* _Challenge_
Turn every line of the records below into a numbered list, skipping any blank lines. Leave the pictures out of your answer.

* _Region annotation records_
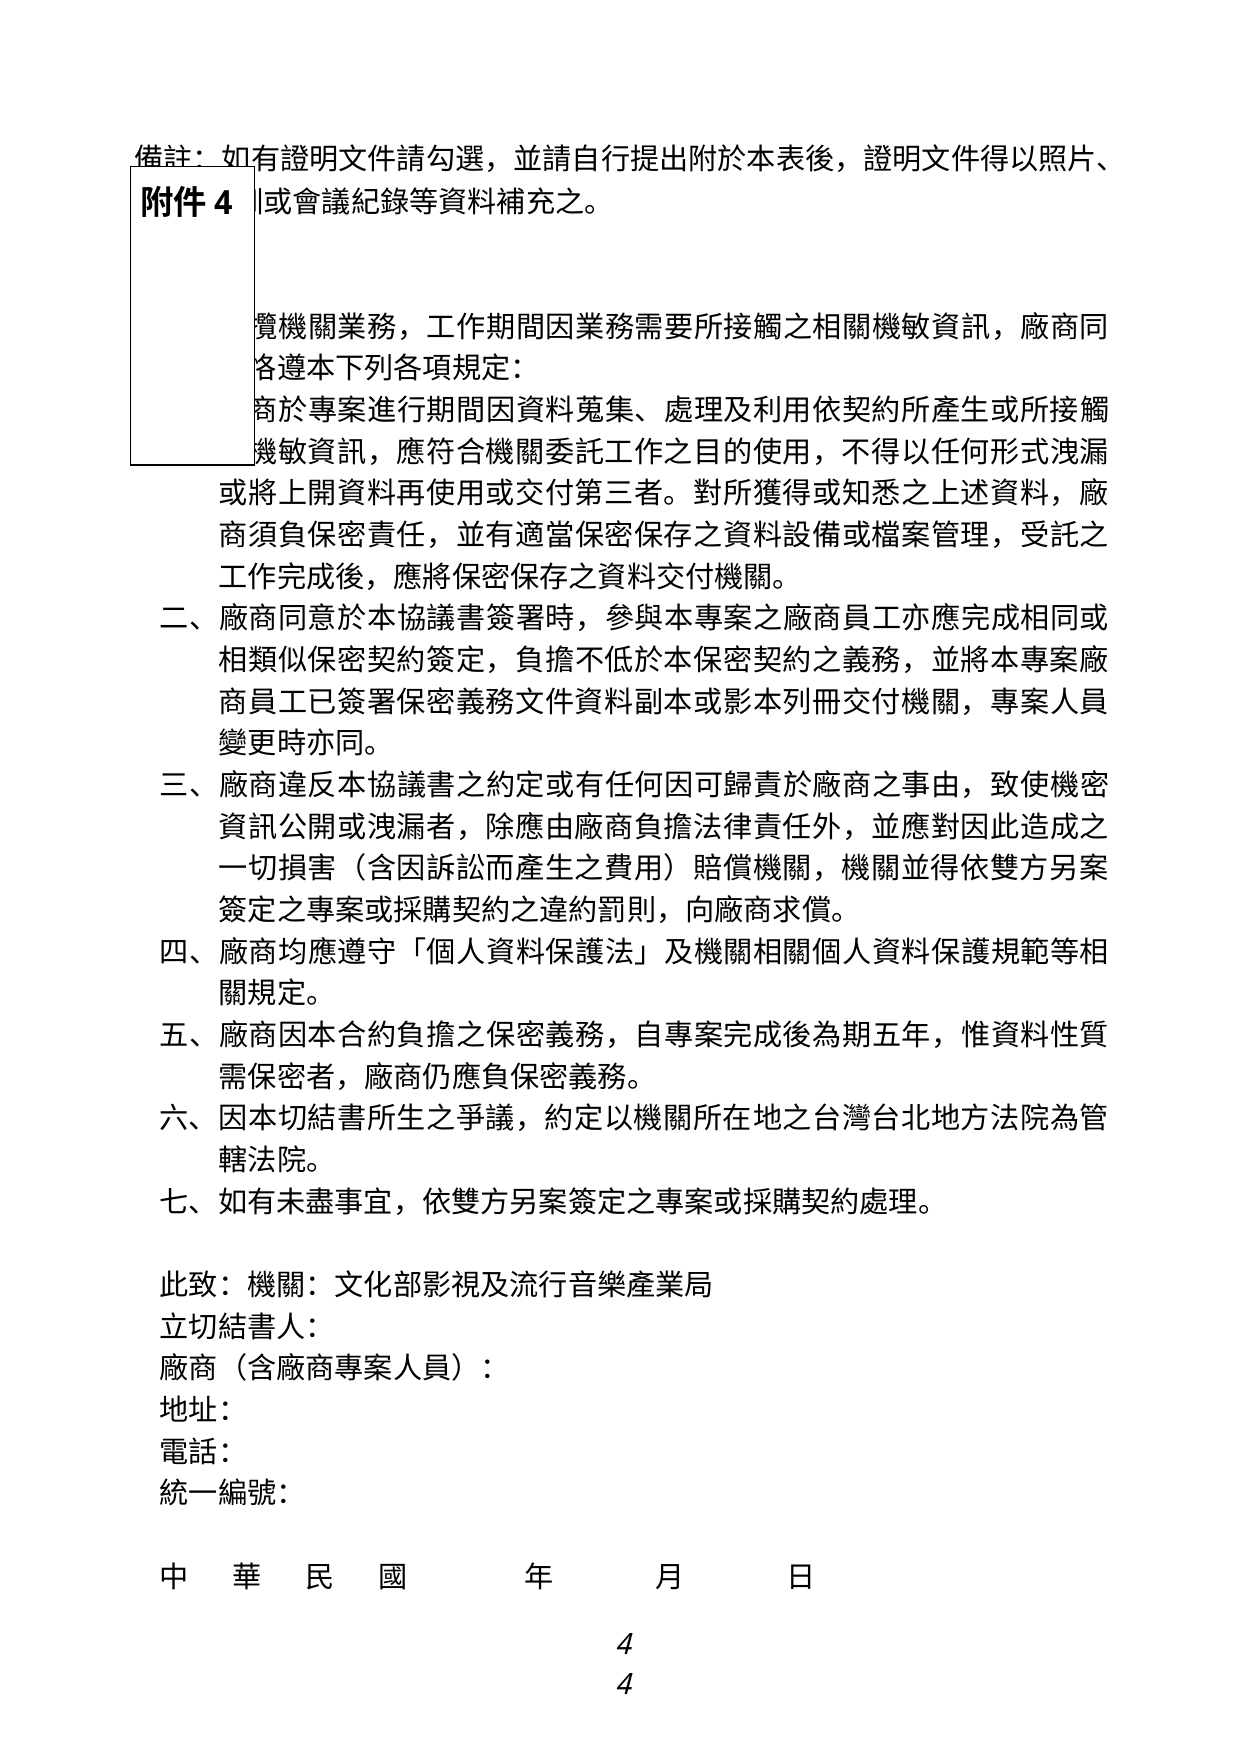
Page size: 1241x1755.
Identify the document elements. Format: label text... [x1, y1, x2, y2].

text 廠商承攬機關業務，工作期間因業務需要所接觸之相關機敏資訊，廠商同意恪遵本下列各項規定： [255, 304, 1110, 387]
text 地址： [159, 1387, 1110, 1429]
text 中 華 民 國 年 月 日 [159, 1554, 1110, 1595]
text 四、廠商均應遵守「個人資料保護法」及機關相關個人資料保護規範等相關規定。 [159, 929, 1110, 1012]
text 備註：如有證明文件請勾選，並請自行提出附於本表後，證明文件得以照片、受訓或會議紀錄等資料補充之。 [134, 136, 1110, 220]
text 二、廠商同意於本協議書簽署時，參與本專案之廠商員工亦應完成相同或相類似保密契約簽定，負擔不低於本保密契約之義務，並將本專案廠商員工已簽署保密義務文件資料副本或影本列冊交付機關，專案人員變更時亦同。 [159, 595, 1110, 762]
text 五、廠商因本合約負擔之保密義務，自專案完成後為期五年，惟資料性質需保密者，廠商仍應負保密義務。 [159, 1012, 1110, 1095]
text 廠商（含廠商專案人員）： [159, 1345, 1110, 1387]
text 一、廠商於專案進行期間因資料蒐集、處理及利用依契約所產生或所接觸之機敏資訊，應符合機關委託工作之目的使用，不得以任何形式洩漏或將上開資料再使用或交付第三者。對所獲得或知悉之上述資料，廠商須負保密責任，並有適當保密保存之資料設備或檔案管理，受託之工作完成後，應將保密保存之資料交付機關。 [159, 387, 1110, 595]
text 六、 因本切結書所生之爭議，約定以機關所在地之台灣台北地方法院為管轄法院。 [159, 1095, 1110, 1179]
text 此致：機關：文化部影視及流行音樂產業局 [159, 1262, 1110, 1304]
text 電話： [159, 1429, 1110, 1470]
text 切結書 [255, 262, 1110, 304]
text 統一編號： [159, 1470, 1110, 1512]
text 七、如有未盡事宜，依雙方另案簽定之專案或採購契約處理。 [159, 1179, 1110, 1220]
text 立切結書人： [159, 1304, 1110, 1345]
text 三、廠商違反本協議書之約定或有任何因可歸責於廠商之事由，致使機密資訊公開或洩漏者，除應由廠商負擔法律責任外，並應對因此造成之一切損害（含因訴訟而產生之費用）賠償機關，機關並得依雙方另案簽定之專案或採購契約之違約罰則，向廠商求償。 [159, 762, 1110, 929]
text 附件4 [140, 176, 245, 224]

* _The output_
1. Page size: 1241x1755.
2. Identify the document elements. Format: label text... [x1, y1, x2, y2].
3. text 廠商承攬機關業務，工作期間因業務需要所接觸之相關機敏資訊，廠商同意恪遵本下列各項規定： [255, 304, 1110, 387]
4. text 地址： [159, 1387, 1110, 1429]
5. text 中 華 民 國 年 月 日 [159, 1554, 1110, 1595]
6. text 四、廠商均應遵守「個人資料保護法」及機關相關個人資料保護規範等相關規定。 [159, 929, 1110, 1012]
7. text 備註：如有證明文件請勾選，並請自行提出附於本表後，證明文件得以照片、受訓或會議紀錄等資料補充之。 [134, 136, 1110, 220]
8. text 二、廠商同意於本協議書簽署時，參與本專案之廠商員工亦應完成相同或相類似保密契約簽定，負擔不低於本保密契約之義務，並將本專案廠商員工已簽署保密義務文件資料副本或影本列冊交付機關，專案人員變更時亦同。 [159, 595, 1110, 762]
9. text 五、廠商因本合約負擔之保密義務，自專案完成後為期五年，惟資料性質需保密者，廠商仍應負保密義務。 [159, 1012, 1110, 1095]
10. text 廠商（含廠商專案人員）： [159, 1345, 1110, 1387]
11. text 一、廠商於專案進行期間因資料蒐集、處理及利用依契約所產生或所接觸之機敏資訊，應符合機關委託工作之目的使用，不得以任何形式洩漏或將上開資料再使用或交付第三者。對所獲得或知悉之上述資料，廠商須負保密責任，並有適當保密保存之資料設備或檔案管理，受託之工作完成後，應將保密保存之資料交付機關。 [159, 387, 1110, 595]
12. text 六、 因本切結書所生之爭議，約定以機關所在地之台灣台北地方法院為管轄法院。 [159, 1095, 1110, 1179]
13. text 此致：機關：文化部影視及流行音樂產業局 [159, 1262, 1110, 1304]
14. text 電話： [159, 1429, 1110, 1470]
15. text 切結書 [255, 262, 1110, 304]
16. text 統一編號： [159, 1470, 1110, 1512]
17. text 七、如有未盡事宜，依雙方另案簽定之專案或採購契約處理。 [159, 1179, 1110, 1220]
18. text 立切結書人： [159, 1304, 1110, 1345]
19. text 三、廠商違反本協議書之約定或有任何因可歸責於廠商之事由，致使機密資訊公開或洩漏者，除應由廠商負擔法律責任外，並應對因此造成之一切損害（含因訴訟而產生之費用）賠償機關，機關並得依雙方另案簽定之專案或採購契約之違約罰則，向廠商求償。 [159, 762, 1110, 929]
20. text 附件4 [140, 176, 245, 224]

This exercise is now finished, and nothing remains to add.